Rick Richman..
Commentary Magazine..
03 September '15..
In his speech yesterday on the Iran deal, Secretary of State Kerry mentioned “Israel” or “Israeli” 26 times – protesting a bit too much about his concern for the ally put at existential risk by the Obama administration’s cascade of concessions. Even eerier was the similarity of Kerry’s words to those of Neville Chamberlain in the British parliamentary debate on the Munich agreement in 1938. Here is Kerry’s assertion about Israel, together with his concluding words:
The people of Israel will be safer with this deal, and the same is true for the people throughout the region. … [H]istory may judge [the Iran agreement] a turning point, a moment when the builders of stability seized the initiative from the destroyers of hope, and when we were able to show, as have generations before us, that when we demand the best from ourselves and insist that others adhere to a similar high standard – when we do that, we have immense power to shape a safer and a more humane world. That’s what this is about and that’s what I hope we will do in the days ahead.

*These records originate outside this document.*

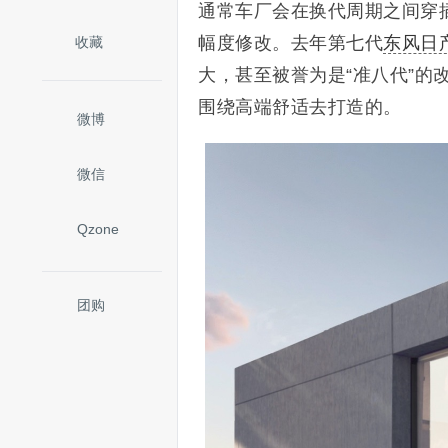
通常车厂会在换代周期之间穿
幅度修改。去年第七代
东风日
收藏
大，甚至被誉为是“准八代”
围绕高端舒适去打造的。
微博
微信
Qzone
团购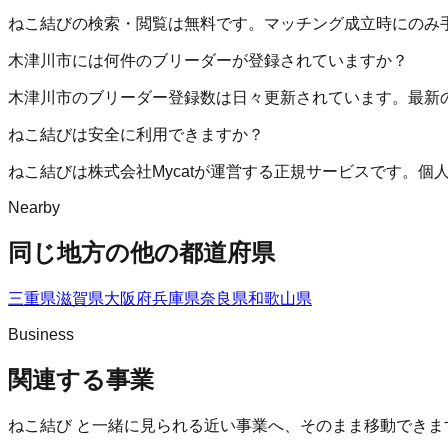
ねこ結びの検索・閲覧は無料です。マッチング成立時にのみ
木津川市には何件のブリーダーが登録されていますか？
木津川市のブリーダー登録数は日々更新されています。最新
ねこ結びは安全に利用できますか？
ねこ結びは株式会社Mycatが運営する正規サービスです。
Nearby
同じ地方の他の都道府県
三重県
滋賀県
大阪府
兵庫県
奈良県
和歌山県
Business
関連する事業
ねこ結び
と一緒に見られる近い事業へ、そのまま移動できま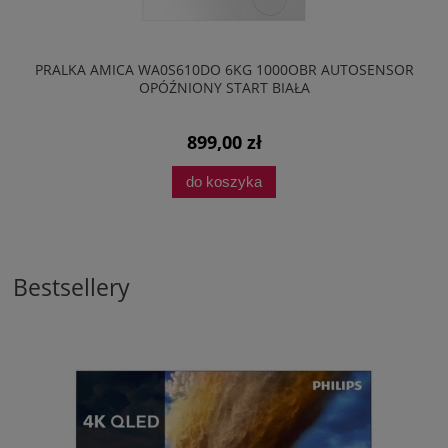
PRALKA AMICA WA0S610DO 6KG 1000OBR AUTOSENSOR
OPÓŹNIONY START BIAŁA
899,00 zł
do koszyka
Bestsellery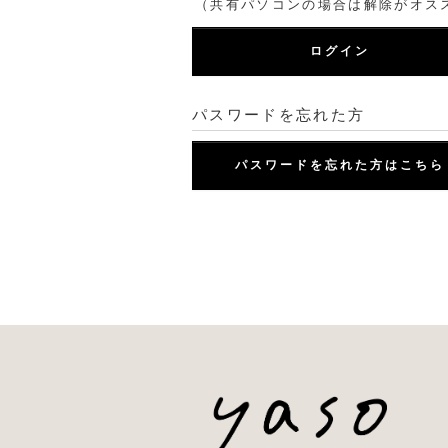
（共有パソコンの場合は解除がオス
ログイン
パスワードを忘れた方
パスワードを忘れた方はこちら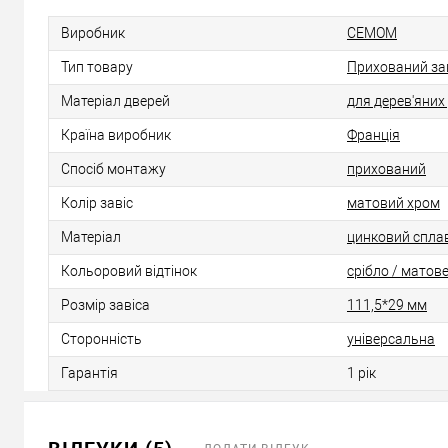
Виробник
CEMOM
Тип товару
Прихований за
Матеріал дверей
для дерев'яних
Країна виробник
Франція
Спосіб монтажу
прихований
Колір завіс
матовий хром
Матеріал
цинковий спла
Кольоровий відтінок
срібло / матове
Розмір завіса
111,5*29 мм
Сторонність
універсальна
Гарантія
1 рік
ДОДАТИ ВІДГУК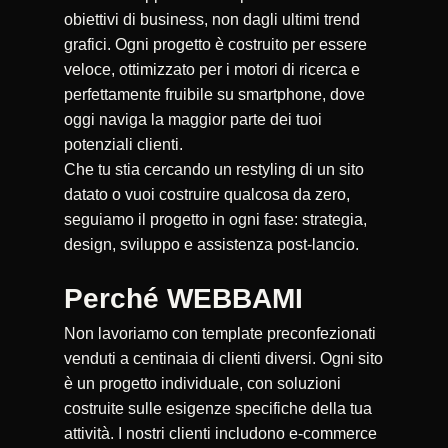
obiettivi di business, non dagli ultimi trend
grafici. Ogni progetto è costruito per essere
veloce, ottimizzato per i motori di ricerca e
perfettamente fruibile su smartphone, dove
oggi naviga la maggior parte dei tuoi
potenziali clienti.
Che tu stia cercando un restyling di un sito
datato o vuoi costruire qualcosa da zero,
seguiamo il progetto in ogni fase: strategia,
design, sviluppo e assistenza post-lancio.
Perché WEBBAMI
Non lavoriamo con template preconfezionati
venduti a centinaia di clienti diversi. Ogni sito
è un progetto individuale, con soluzioni
costruite sulle esigenze specifiche della tua
attività. I nostri clienti includono e-commerce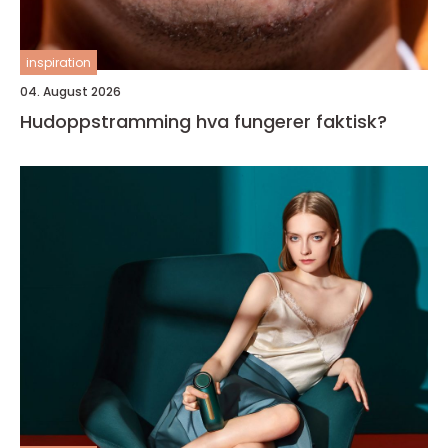
inspiration
04. August 2026
Hudoppstramming hva fungerer faktisk?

In the debate on the Munich agreement, Chamberlain’s claims were actually more modest than Kerry’s. He acknowledged the criticism he had received for saying that the agreement signaled “peace for our time,” and he said he hoped Members of Parliament would not “read into words used in a moment of some emotion, after a long and exhausting day, after I had driven through miles of excited, enthusiastic, cheering people – I hope they will not read into those words more than they were intended to convey.” He said he knew “weakness in armed strength means weakness in diplomacy” and he had a program to accelerate Britain’s re-armament. Then he described the effect of the agreement on Czechoslovakia and his hopes for the future:
It is my hope and my belief, that under the new system of guarantees, the new Czechoslovakia will find a greater security than she has ever enjoyed in the past…. Ever since I assumed my present office my main purpose has been to work for the pacification of Europe, for the removal of those suspicions and those animosities which have so long poisoned the air. … The question of Czechoslovakia is the latest and perhaps the most dangerous [obstacle]. Now that we have got past it, I feel that it may be possible to make further progress along the road to sanity.